▶ **EXERCISE AIM**: All of the data that follows is to be printed exactly, without pictures.

▶ **DATA SHOWN**:
=== Begin Enclosure ===
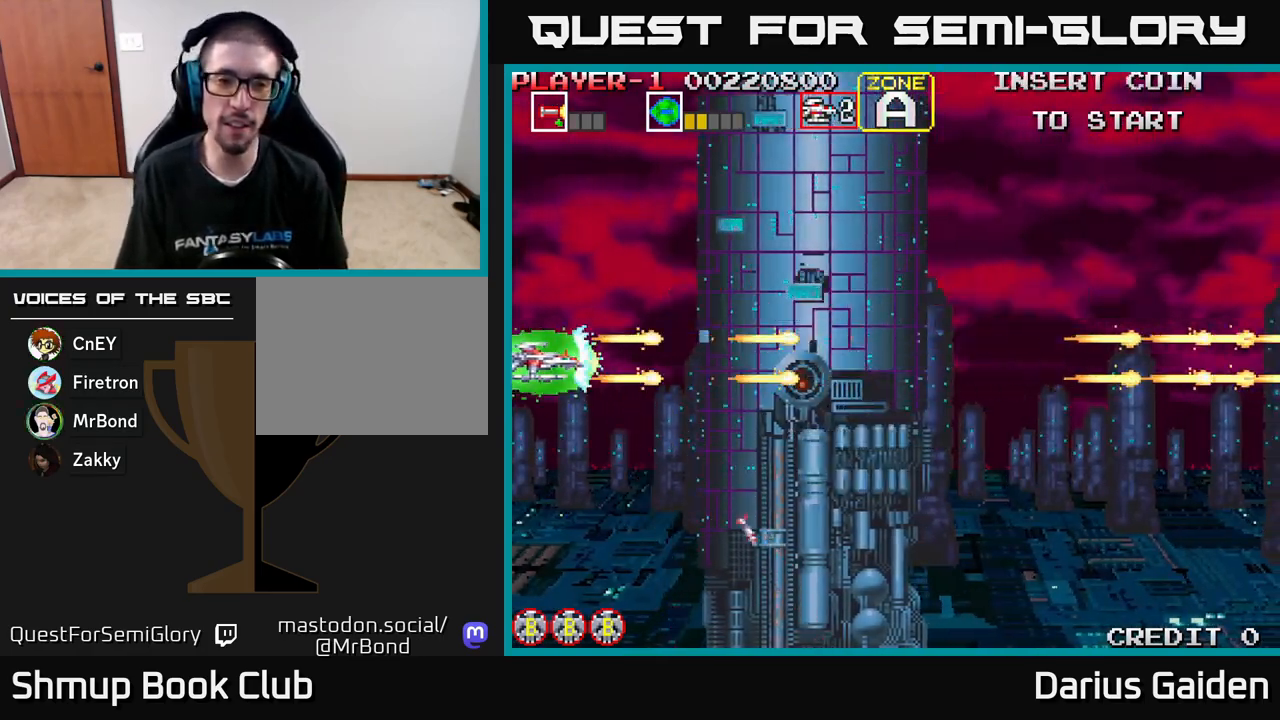
{"buttons": ["R2"], "left_stick": "center", "events": []}
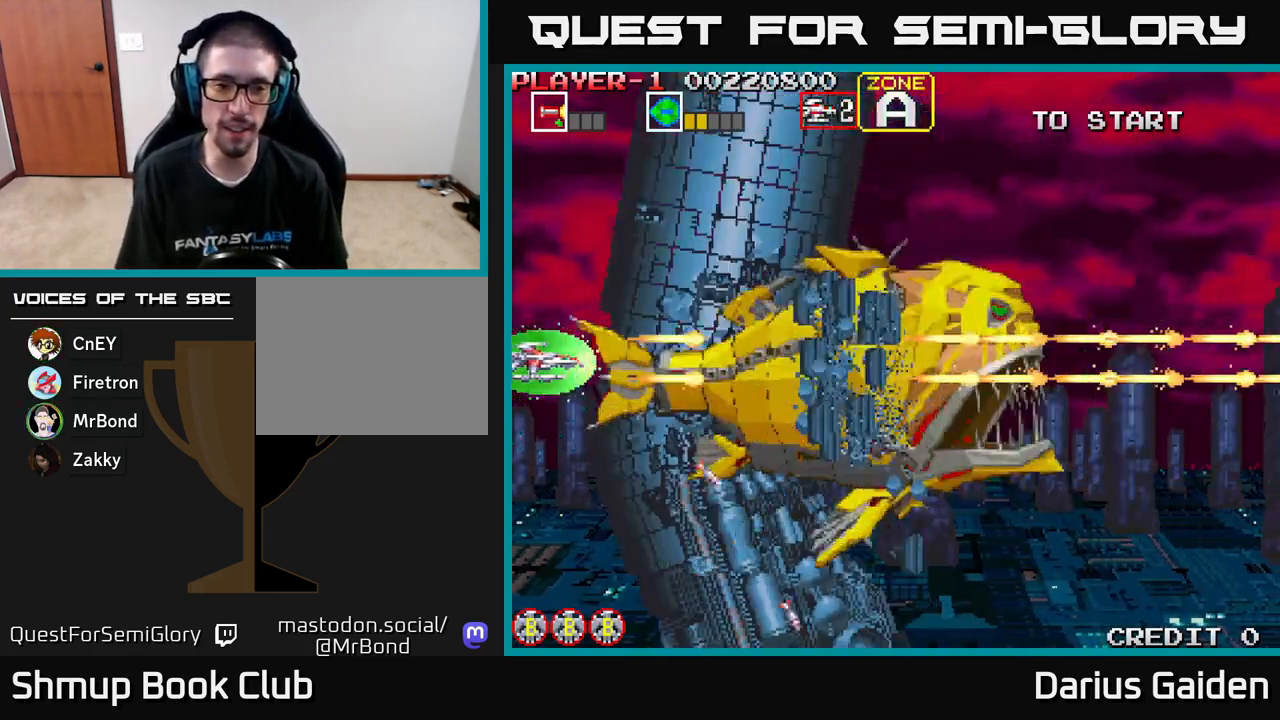
{"buttons": ["R2"], "left_stick": "center", "events": []}
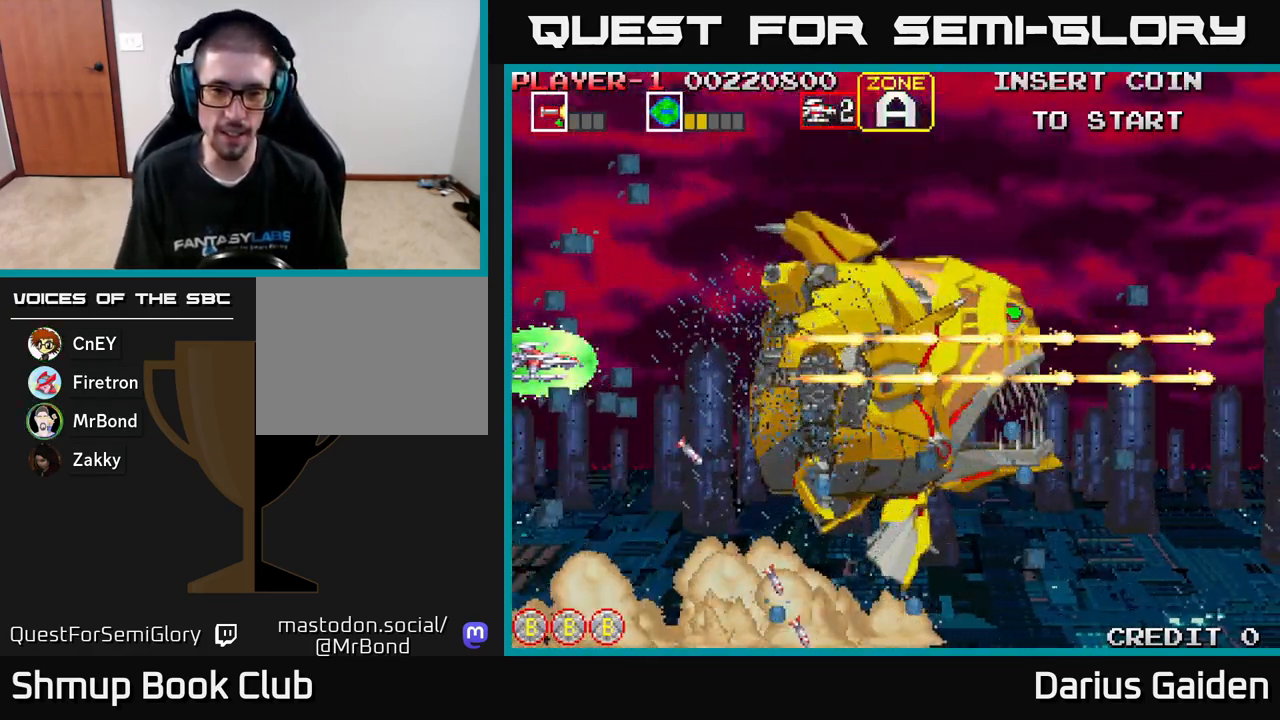
{"buttons": ["R2"], "left_stick": "center", "events": []}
=== End Enclosure ===
▶ **THE ANSWER**:
{"buttons": ["R2"], "left_stick": "center", "events": []}
{"buttons": ["R2"], "left_stick": "center", "events": []}
{"buttons": ["R2"], "left_stick": "center", "events": []}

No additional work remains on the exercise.